[RECORDS — start]

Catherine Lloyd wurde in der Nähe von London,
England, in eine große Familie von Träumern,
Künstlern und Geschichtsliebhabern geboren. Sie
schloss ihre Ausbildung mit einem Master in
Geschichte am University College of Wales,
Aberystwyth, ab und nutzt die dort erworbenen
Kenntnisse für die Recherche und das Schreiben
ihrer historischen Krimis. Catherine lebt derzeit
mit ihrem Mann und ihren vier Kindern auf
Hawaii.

[RECORDS — finish]
[RECORDS — start]

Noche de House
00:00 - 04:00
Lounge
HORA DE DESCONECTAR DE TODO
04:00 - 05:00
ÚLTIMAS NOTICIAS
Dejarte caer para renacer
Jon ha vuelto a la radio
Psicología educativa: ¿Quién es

[RECORDS — finish]
[RECORDS — start]

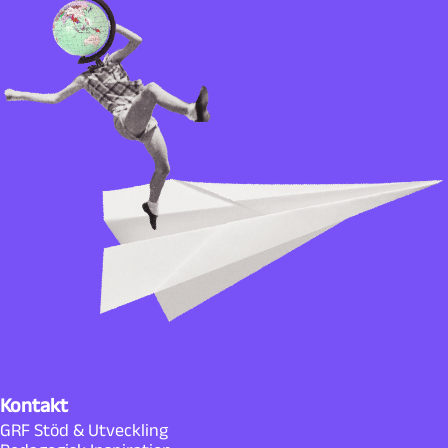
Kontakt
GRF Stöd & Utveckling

[RECORDS — finish]

* PROBLEM STATEMENT:
Count the rows that contain the word "Catherine", treating case as significant. Reply with the number only.

* WRITTEN SOLUTION:
2